Chinese Remainder Theorem Calculator

Solve systems of congruences and see the combined solution modulo the product of the moduli.

Last updated: 2026-06-09T06:07:06.835Z

Enter integer remainders and positive integer moduli. Moduli must be pairwise coprime.

x ≡(mod)
x ≡(mod)
Solution
x ≡ 7
(mod 15)
Working
x ≡ 1 (mod 3)
Mi = 5, yi = 2, contribution = 10
x ≡ 2 (mod 5)
Mi = 3, yi = 2, contribution = 12
x = 1·5·2 + 2·3·2
All solutions: x = 7 + 15k, where k is any integer.

What is the Chinese Remainder Theorem?

The Chinese Remainder Theorem says that a system of congruences has a unique solution modulo the product of the moduli when the moduli are pairwise coprime.
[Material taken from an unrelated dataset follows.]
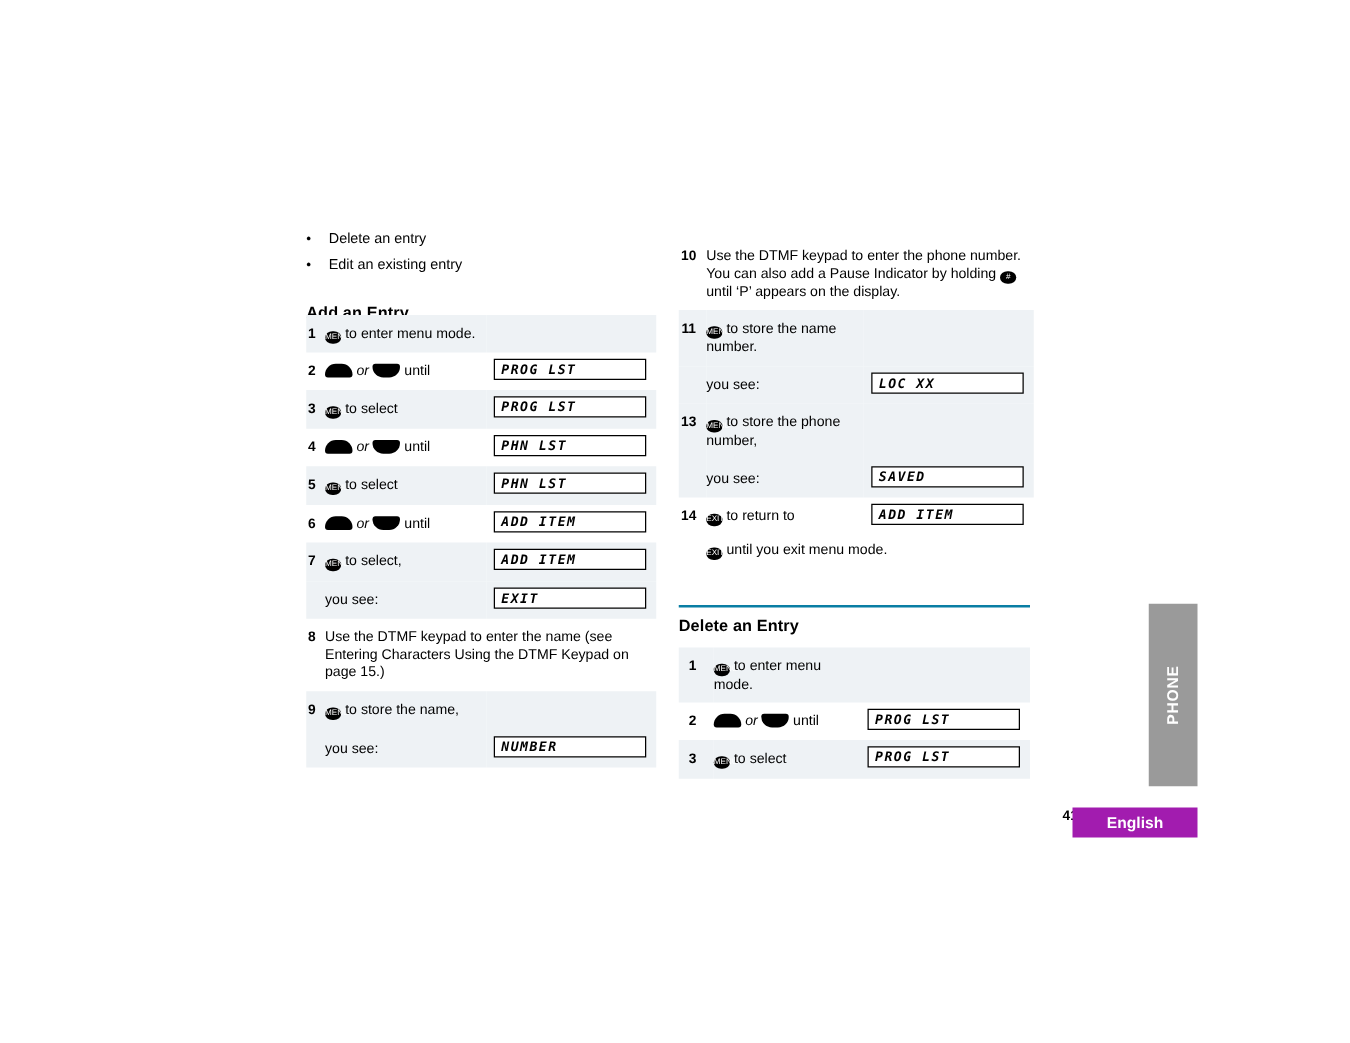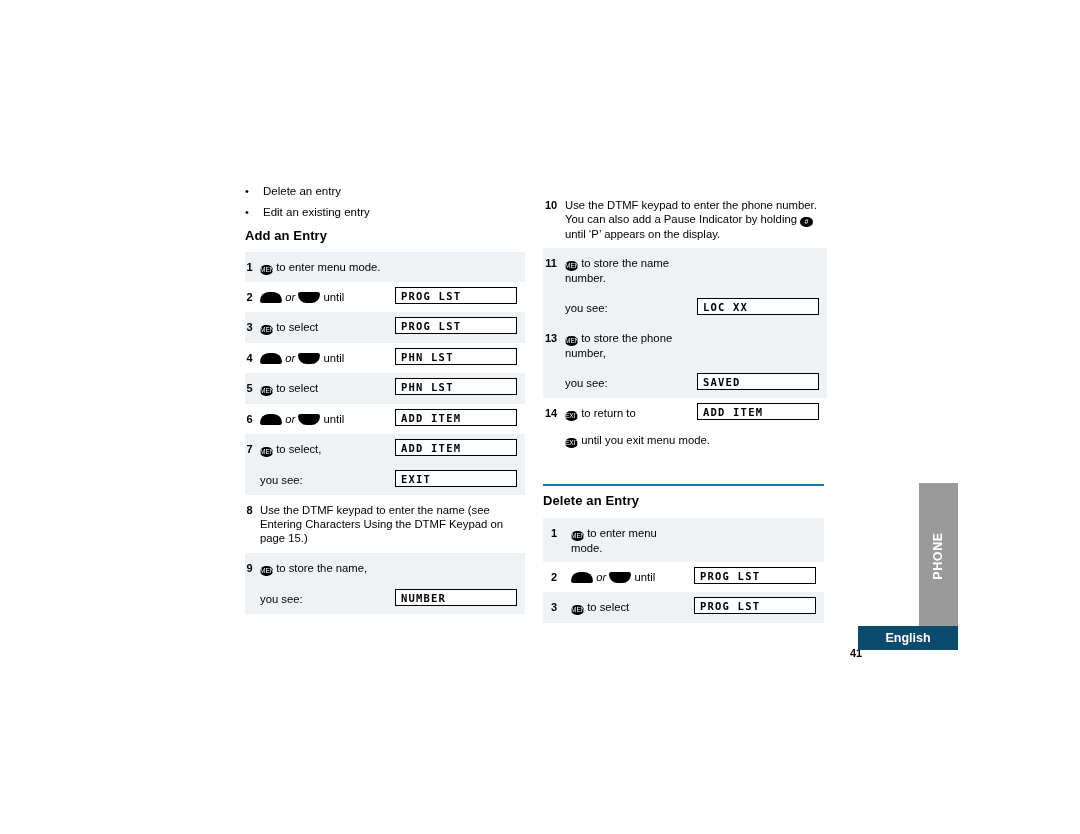"Add an Entry" #add-entry-head { top: 228px -> 242px }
This calculator builds that solution using modular inverses and the extended Euclidean algorithm.

How to use it

1

Enter each congruence

Type a remainder and a positive modulus for each line.

2

Keep the moduli coprime

If any pair of moduli shares a factor greater than 1, the standard CRT formula does not apply.

3

Read the combined solution

The result panel shows the smallest non-negative solution and the repeating solution family.

Worked example

x ≡ 2 (mod 3), x ≡ 3 (mod 5), x ≡ 2 (mod 7)

M = 3 × 5 × 7 = 105

The smallest solution is x = 23

All solutions are x = 23 + 105k

Frequently asked questions

What does pairwise coprime mean?

Every pair of moduli has greatest common divisor 1.

What if the moduli are not coprime?

The standard CRT formula may fail, and the system may have no solution.

Does the order matter?

No. Reordering the congruences does not change the final solution modulo M.

Why use modular inverses?

They let us isolate each congruence and combine the pieces into one solution.